Collected data entries:
Start of Block

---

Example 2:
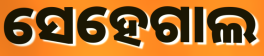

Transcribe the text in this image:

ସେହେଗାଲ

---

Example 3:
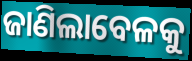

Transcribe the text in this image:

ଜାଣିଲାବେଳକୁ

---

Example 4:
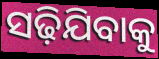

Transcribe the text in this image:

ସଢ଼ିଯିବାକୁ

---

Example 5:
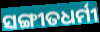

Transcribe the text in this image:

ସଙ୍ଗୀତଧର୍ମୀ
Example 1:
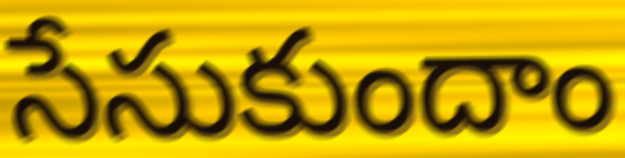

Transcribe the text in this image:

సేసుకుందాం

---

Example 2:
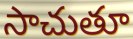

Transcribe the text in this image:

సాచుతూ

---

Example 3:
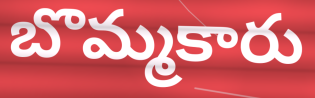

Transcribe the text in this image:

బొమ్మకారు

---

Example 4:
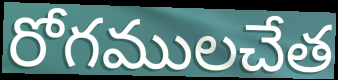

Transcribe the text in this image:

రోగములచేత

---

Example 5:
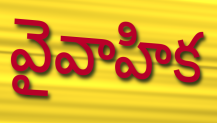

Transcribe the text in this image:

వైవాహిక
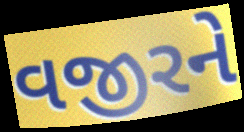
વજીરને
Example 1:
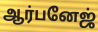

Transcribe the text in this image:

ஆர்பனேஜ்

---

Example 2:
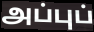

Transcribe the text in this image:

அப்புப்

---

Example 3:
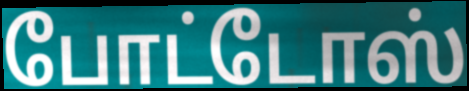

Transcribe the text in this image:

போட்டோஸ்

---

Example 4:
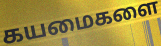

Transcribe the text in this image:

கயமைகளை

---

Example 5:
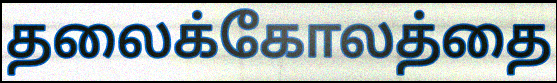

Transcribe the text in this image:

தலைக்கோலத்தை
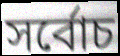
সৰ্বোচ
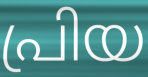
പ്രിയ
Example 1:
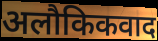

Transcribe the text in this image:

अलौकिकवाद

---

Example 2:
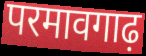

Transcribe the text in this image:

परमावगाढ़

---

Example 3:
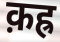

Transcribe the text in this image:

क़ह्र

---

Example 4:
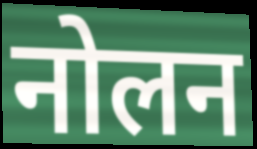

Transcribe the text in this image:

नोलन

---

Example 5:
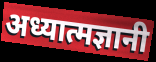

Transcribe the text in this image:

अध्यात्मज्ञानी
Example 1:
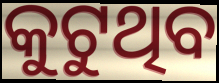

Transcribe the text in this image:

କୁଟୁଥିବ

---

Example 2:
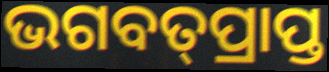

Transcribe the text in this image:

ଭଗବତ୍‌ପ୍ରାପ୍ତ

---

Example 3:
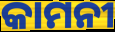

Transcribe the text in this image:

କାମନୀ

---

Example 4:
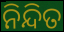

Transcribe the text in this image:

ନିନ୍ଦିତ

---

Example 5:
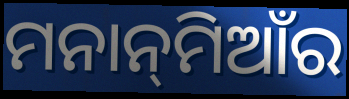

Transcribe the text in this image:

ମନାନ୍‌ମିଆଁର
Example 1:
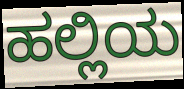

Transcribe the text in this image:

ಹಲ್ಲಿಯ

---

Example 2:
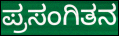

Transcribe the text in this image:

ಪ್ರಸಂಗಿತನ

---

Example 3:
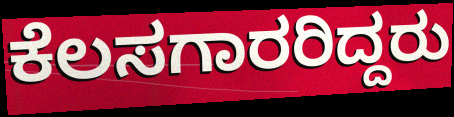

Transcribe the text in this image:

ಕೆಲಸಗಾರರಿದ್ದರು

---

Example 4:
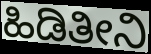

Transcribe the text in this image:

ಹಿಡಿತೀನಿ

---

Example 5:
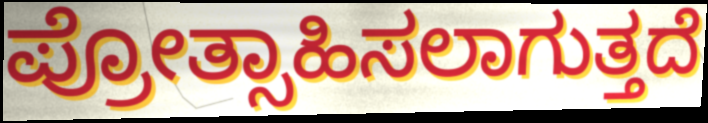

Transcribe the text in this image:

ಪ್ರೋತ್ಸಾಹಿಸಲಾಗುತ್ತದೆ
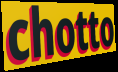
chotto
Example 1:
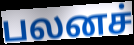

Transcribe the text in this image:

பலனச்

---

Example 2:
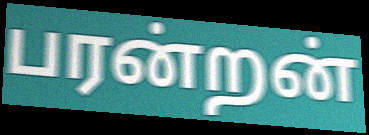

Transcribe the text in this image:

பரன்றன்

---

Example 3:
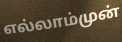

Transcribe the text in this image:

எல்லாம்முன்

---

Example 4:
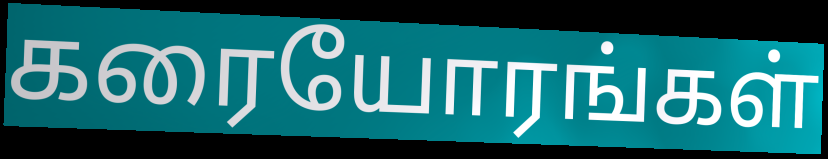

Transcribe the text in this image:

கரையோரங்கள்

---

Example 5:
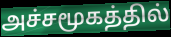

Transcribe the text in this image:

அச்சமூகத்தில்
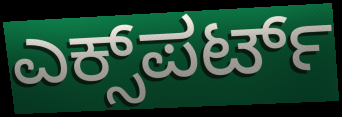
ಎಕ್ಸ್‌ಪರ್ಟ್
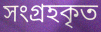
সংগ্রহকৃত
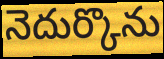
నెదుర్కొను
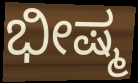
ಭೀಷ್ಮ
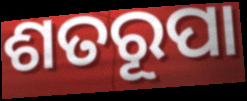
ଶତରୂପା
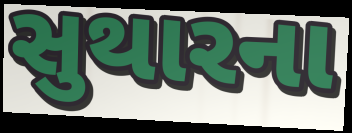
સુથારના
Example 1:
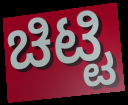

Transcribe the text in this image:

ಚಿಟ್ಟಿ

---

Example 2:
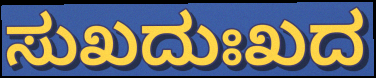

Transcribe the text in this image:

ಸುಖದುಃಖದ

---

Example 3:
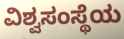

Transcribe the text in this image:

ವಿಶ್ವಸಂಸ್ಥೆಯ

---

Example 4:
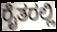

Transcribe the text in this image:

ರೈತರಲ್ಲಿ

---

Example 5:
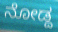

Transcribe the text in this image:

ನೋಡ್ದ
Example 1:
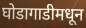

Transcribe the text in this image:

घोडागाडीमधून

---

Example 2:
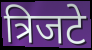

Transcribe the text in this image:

End of Block

▶ PROBLEM DESCRIPTION
Write out each entry exactly; any pictures stay out of the copy.

▶ RESULT OF THIS TASK
---

Example 2:

Transcribe the text in this image:

ସେହେଗାଲ

---

Example 3:

Transcribe the text in this image:

ଜାଣିଲାବେଳକୁ

---

Example 4:

Transcribe the text in this image:

ସଢ଼ିଯିବାକୁ

---

Example 5:

Transcribe the text in this image:

ସଙ୍ଗୀତଧର୍ମୀ
Example 1:

Transcribe the text in this image:

సేసుకుందాం

---

Example 2:

Transcribe the text in this image:

సాచుతూ

---

Example 3:

Transcribe the text in this image:

బొమ్మకారు

---

Example 4:

Transcribe the text in this image:

రోగములచేత

---

Example 5:

Transcribe the text in this image:

వైవాహిక
વજીરને
Example 1:

Transcribe the text in this image:

ஆர்பனேஜ்

---

Example 2:

Transcribe the text in this image:

அப்புப்

---

Example 3:

Transcribe the text in this image:

போட்டோஸ்

---

Example 4:

Transcribe the text in this image:

கயமைகளை

---

Example 5:

Transcribe the text in this image:

தலைக்கோலத்தை
সৰ্বোচ
പ്രിയ
Example 1:

Transcribe the text in this image:

अलौकिकवाद

---

Example 2:

Transcribe the text in this image:

परमावगाढ़

---

Example 3:

Transcribe the text in this image:

क़ह्र

---

Example 4:

Transcribe the text in this image:

नोलन

---

Example 5:

Transcribe the text in this image:

अध्यात्मज्ञानी
Example 1:

Transcribe the text in this image:

କୁଟୁଥିବ

---

Example 2:

Transcribe the text in this image:

ଭଗବତ୍‌ପ୍ରାପ୍ତ

---

Example 3:

Transcribe the text in this image:

କାମନୀ

---

Example 4:

Transcribe the text in this image:

ନିନ୍ଦିତ

---

Example 5:

Transcribe the text in this image:

ମନାନ୍‌ମିଆଁର
Example 1:

Transcribe the text in this image:

ಹಲ್ಲಿಯ

---

Example 2:

Transcribe the text in this image:

ಪ್ರಸಂಗಿತನ

---

Example 3:

Transcribe the text in this image:

ಕೆಲಸಗಾರರಿದ್ದರು

---

Example 4:

Transcribe the text in this image:

ಹಿಡಿತೀನಿ

---

Example 5:

Transcribe the text in this image:

ಪ್ರೋತ್ಸಾಹಿಸಲಾಗುತ್ತದೆ
chotto
Example 1:

Transcribe the text in this image:

பலனச்

---

Example 2:

Transcribe the text in this image:

பரன்றன்

---

Example 3:

Transcribe the text in this image:

எல்லாம்முன்

---

Example 4:

Transcribe the text in this image:

கரையோரங்கள்

---

Example 5:

Transcribe the text in this image:

அச்சமூகத்தில்
ಎಕ್ಸ್‌ಪರ್ಟ್
সংগ্রহকৃত
నెదుర్కొను
ಭೀಷ್ಮ
ଶତରୂପା
સુથારના
Example 1:

Transcribe the text in this image:

ಚಿಟ್ಟಿ

---

Example 2:

Transcribe the text in this image:

ಸುಖದುಃಖದ

---

Example 3:

Transcribe the text in this image:

ವಿಶ್ವಸಂಸ್ಥೆಯ

---

Example 4:

Transcribe the text in this image:

ರೈತರಲ್ಲಿ

---

Example 5:

Transcribe the text in this image:

ನೋಡ್ದ
Example 1:

Transcribe the text in this image:

घोडागाडीमधून

---

Example 2:

Transcribe the text in this image:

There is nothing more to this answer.